**Problem statement**. When you reach the line containing "(thickness 1.51)" in the entries below, begin reproducing lines exactly, and stop once the line containing "(pad_to_mask_clearance 0)" is done.

(Available records)

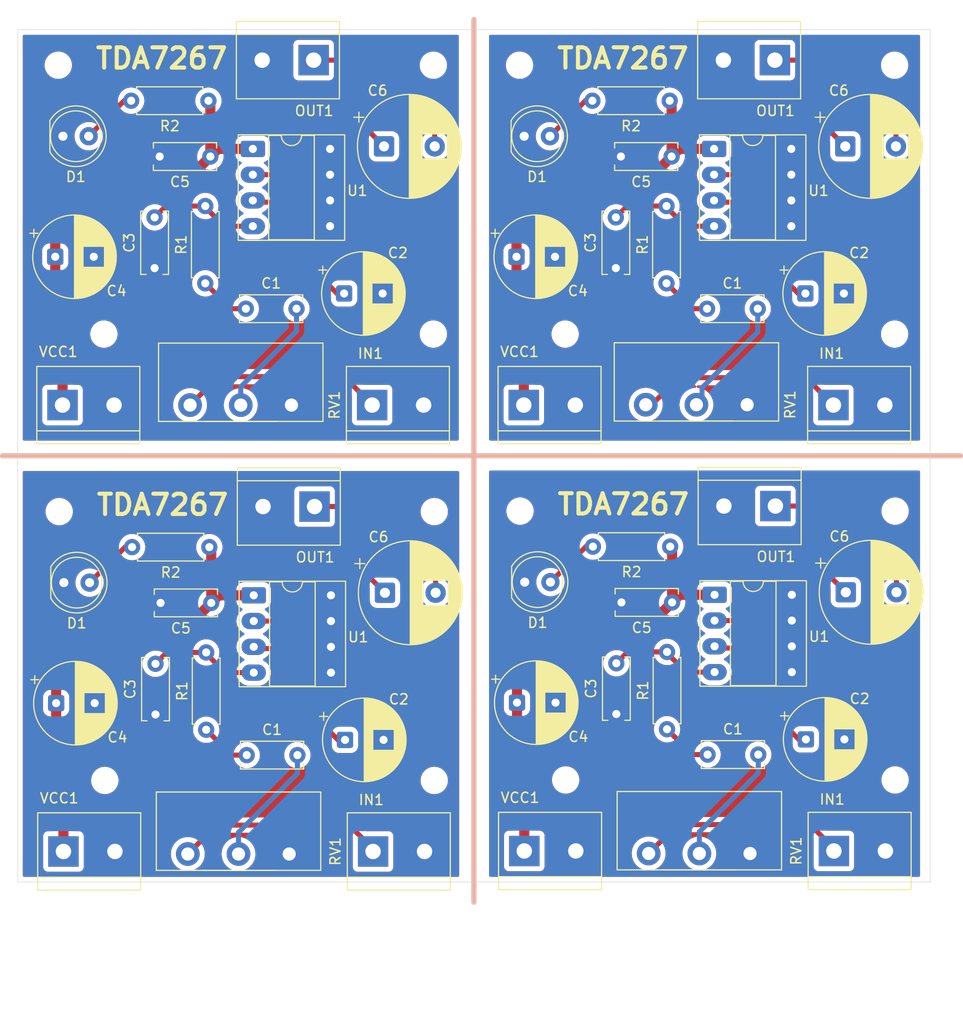
<source format=kicad_pcb>
(kicad_pcb
	(version 20241229)
	(generator "pcbnew")
	(generator_version "9.0")
	(general
		(thickness 1.6)
		(legacy_teardrops no)
	)
	(paper "A4")
	(layers
		(0 "F.Cu" signal)
		(2 "B.Cu" signal)
		(9 "F.Adhes" user "F.Adhesive")
		(11 "B.Adhes" user "B.Adhesive")
		(13 "F.Paste" user)
		(15 "B.Paste" user)
		(5 "F.SilkS" user "F.Silkscreen")
		(7 "B.SilkS" user "B.Silkscreen")
		(1 "F.Mask" user)
		(3 "B.Mask" user)
		(17 "Dwgs.User" user "User.Drawings")
		(19 "Cmts.User" user "User.Comments")
		(21 "Eco1.User" user "User.Eco1")
		(23 "Eco2.User" user "User.Eco2")
		(25 "Edge.Cuts" user)
		(27 "Margin" user)
		(31 "F.CrtYd" user "F.Courtyard")
		(29 "B.CrtYd" user "B.Courtyard")
		(35 "F.Fab" user)
		(33 "B.Fab" user)
		(39 "User.1" user)
		(41 "User.2" user)
		(43 "User.3" user)
		(45 "User.4" user)
	)
	(setup
		(stackup
			(layer "F.SilkS"
				(type "Top Silk Screen")
			)
			(layer "F.Paste"
				(type "Top Solder Paste")
			)
			(layer "F.Mask"
				(type "Top Solder Mask")
				(thickness 0.01)
			)
			(layer "F.Cu"
				(type "copper")
				(thickness 0.035)
			)
			(layer "dielectric 1"
				(type "core")
				(thickness 1.51)
				(material "FR4")
				(epsilon_r 4.5)
				(loss_tangent 0.02)
			)
			(layer "B.Cu"
				(type "copper")
				(thickness 0.035)
			)
			(layer "B.Mask"
				(type "Bottom Solder Mask")
				(thickness 0.01)
			)
			(layer "B.Paste"
				(type "Bottom Solder Paste")
			)
			(layer "B.SilkS"
				(type "Bottom Silk Screen")
			)
			(copper_finish "None")
			(dielectric_constraints no)
		)
		(pad_to_mask_clearance 0)
		(allow_soldermask_bridges_in_footprints no)
		(tenting front back)
		(pcbplotparams
			(layerselection 0x00000000_00000000_55555555_5755f5ff)
			(plot_on_all_layers_selection 0x00000000_00000000_00000000_00000000)
			(disableapertmacros no)
			(usegerberextensions no)
			(usegerberattributes yes)
			(usegerberadvancedattributes yes)
			(creategerberjobfile yes)
			(dashed_line_dash_ratio 12.000000)
			(dashed_line_gap_ratio 3.000000)
			(svgprecision 4)
			(plotframeref no)
			(mode 1)
			(useauxorigin no)
			(hpglpennumber 1)
			(hpglpenspeed 20)
			(hpglpendiameter 15.000000)
			(pdf_front_fp_property_popups yes)
			(pdf_back_fp_property_popups yes)
			(pdf_metadata yes)
			(pdf_single_document no)
			(dxfpolygonmode yes)
			(dxfimperialunits yes)
			(dxfusepcbnewfont yes)
			(psnegative no)
			(psa4output no)
			(plot_black_and_white yes)
			(sketchpadsonfab no)
			(plotpadnumbers no)
			(hidednponfab no)
			(sketchdnponfab yes)
			(crossoutdnponfab yes)
			(subtractmaskfromsilk no)
			(outputformat 1)
			(mirror no)
			(drillshape 1)
			(scaleselection 1)
			(outputdirectory "")
		)
	)
	(net 0 "")
	(net 1 "Net-(C1-Pad2)")
	(net 2 "Net-(C1-Pad1)")
	(net 3 "GND")
	(net 4 "Net-(U1-SRV)")
	(net 5 "Net-(U1-In)")
	(net 6 "Net-(U1-V+)")
	(net 7 "Net-(U1-Out)")
	(net 8 "Net-(OUT1-Pin_1)")
	(net 9 "Net-(D1-A)")
	(net 10 "Net-(IN1-Pin_1)")
	(footprint "Capacitor_THT:C_Disc_D6.0mm_W2.5mm_P5.00mm" (layer "F.Cu") (at 113.089408 127.5 90))
	(footprint "TerminalBlock:TerminalBlock_bornier-2_P5.08mm" (layer "F.Cu") (at 134.549408 141))
	(footprint "Capacitor_THT:CP_Radial_D8.0mm_P3.80mm" (layer "F.Cu") (at 103.289408 126.38))
	(footprint "TerminalBlock:TerminalBlock_bornier-2_P5.08mm" (layer "F.Cu") (at 104.009408 141))
	(footprint "TerminalBlock:TerminalBlock_bornier-2_P5.08mm" (layer "F.Cu") (at 128.69 63 180))
	(footprint "Capacitor_THT:C_Disc_D6.0mm_W2.5mm_P5.00mm" (layer "F.Cu") (at 172.5 87.5 180))
	(footprint "TerminalBlock:TerminalBlock_bornier-2_P5.08mm" (layer "F.Cu") (at 149.42 97))
	(footprint "Potentiometer_THT:Potentiometer_Piher_T-16H_Single_Horizontal" (layer "F.Cu") (at 116.27711 141.25 -90))
	(footprint "LED_THT:LED_D5.0mm" (layer "F.Cu") (at 149.46 70.5))
	(footprint "TerminalBlock:TerminalBlock_bornier-2_P5.08mm" (layer "F.Cu") (at 180.01 140.95))
	(footprint "Capacitor_THT:CP_Radial_D8.0mm_P3.80mm" (layer "F.Cu") (at 148.75 126.33))
	(footprint "TerminalBlock:TerminalBlock_bornier-2_P5.08mm" (layer "F.Cu") (at 103.92 97))
	(footprint "Resistor_THT:R_Axial_DIN0207_L6.3mm_D2.5mm_P7.62mm_Horizontal" (layer "F.Cu") (at 110.779408 111))
	(footprint "Resistor_THT:R_Axial_DIN0207_L6.3mm_D2.5mm_P7.62mm_Horizontal" (layer "F.Cu") (at 118.089408 129 90))
	(footprint "TerminalBlock:TerminalBlock_bornier-2_P5.08mm" (layer "F.Cu") (at 179.96 97))
	(footprint "MountingHole:MountingHole_2.2mm_M2" (layer "F.Cu") (at 108 90))
	(footprint "TerminalBlock:TerminalBlock_bornier-2_P5.08mm" (layer "F.Cu") (at 174.24 106.95 180))
	(footprint "Package_DIP:DIP-8_W7.62mm_Socket_LongPads" (layer "F.Cu") (at 122.779408 115.75))
	(footprint "Capacitor_THT:CP_Radial_D10.0mm_P5.00mm" (layer "F.Cu") (at 181.132323 71.5))
	(footprint "Resistor_THT:R_Axial_DIN0207_L6.3mm_D2.5mm_P7.62mm_Horizontal" (layer "F.Cu") (at 156.19 67))
	(footprint "MountingHole:MountingHole_2.2mm_M2" (layer "F.Cu") (at 149.05 107.45))
	(footprint "LED_THT:LED_D5.0mm" (layer "F.Cu") (at 104.049408 114.5))
	(footprint "Capacitor_THT:C_Disc_D6.0mm_W2.5mm_P5.00mm" (layer "F.Cu") (at 158.5 83.5 90))
	(footprint "MountingHole:MountingHole_2.2mm_M2" (layer "F.Cu") (at 153.5 90))
	(footprint "MountingHole:MountingHole_2.2mm_M2" (layer "F.Cu") (at 108.089408 134))
	(footprint "MountingHole:MountingHole_2.2mm_M2" (layer "F.Cu") (at 103.589408 107.5))
	(footprint "MountingHole:MountingHole_2.2mm_M2" (layer "F.Cu") (at 186 63.5))
	(footprint "MountingHole:MountingHole_2.2mm_M2"
		(layer "F.Cu")
		(uuid "74b83b73-e594-4057-a4a8-a4fb91ec1ea8")
		(at 149 63.5)
		(descr "Mounting Hole 2.2mm, M2, no annular, generated by kicad-footprint-generator mountinghole.py")
		(tags "mountinghole M2")
		(property "Reference" "H1"
			(at 0 -5 0)
			(layer "F.SilkS")
			(hide yes)
			(uuid "d03d5f1b-52aa-4c29-b519-beb1da04f163")
			(effects
				(font
					(size 1 1)
					(thickness 0.15)
				)
			)
		)
		(property "Value" "MountingHole"
			(at 0 3.15 0)
			(layer "F.Fab")
			(uuid "6b02c82e-9bdf-4a87-b1da-41b2b957bf80")
			(effects
				(font
					(size 1 1)
					(thickness 0.15)
				)
			)
		)
		(property "Datasheet" "~"
			(at 0 0 0)
			(layer "F.Fab")
			(hide yes)
			(uuid "67eda4c0-d088-4f83-a96f-c96fb839ab37")
			(effects
				(font
					(size 1.27 1.27)
					(thickness 0.15)
				)
			)
		)
		(property "Description" "Mounting Hole without connection"
			(at 0 0 0)
			(layer "F.Fab")
			(hide yes)
			(uuid "a07746a4-1d14-41be-81e0-007269975248")
			(effects
				(font
					(s
... [836893 chars truncated]
</source>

(End Available records)

**Expected answer**.
				(thickness 1.51)
				(material "FR4")
				(epsilon_r 4.5)
				(loss_tangent 0.02)
			)
			(layer "B.Cu"
				(type "copper")
				(thickness 0.035)
			)
			(layer "B.Mask"
				(type "Bottom Solder Mask")
				(thickness 0.01)
			)
			(layer "B.Paste"
				(type "Bottom Solder Paste")
			)
			(layer "B.SilkS"
				(type "Bottom Silk Screen")
			)
			(copper_finish "None")
			(dielectric_constraints no)
		)
		(pad_to_mask_clearance 0)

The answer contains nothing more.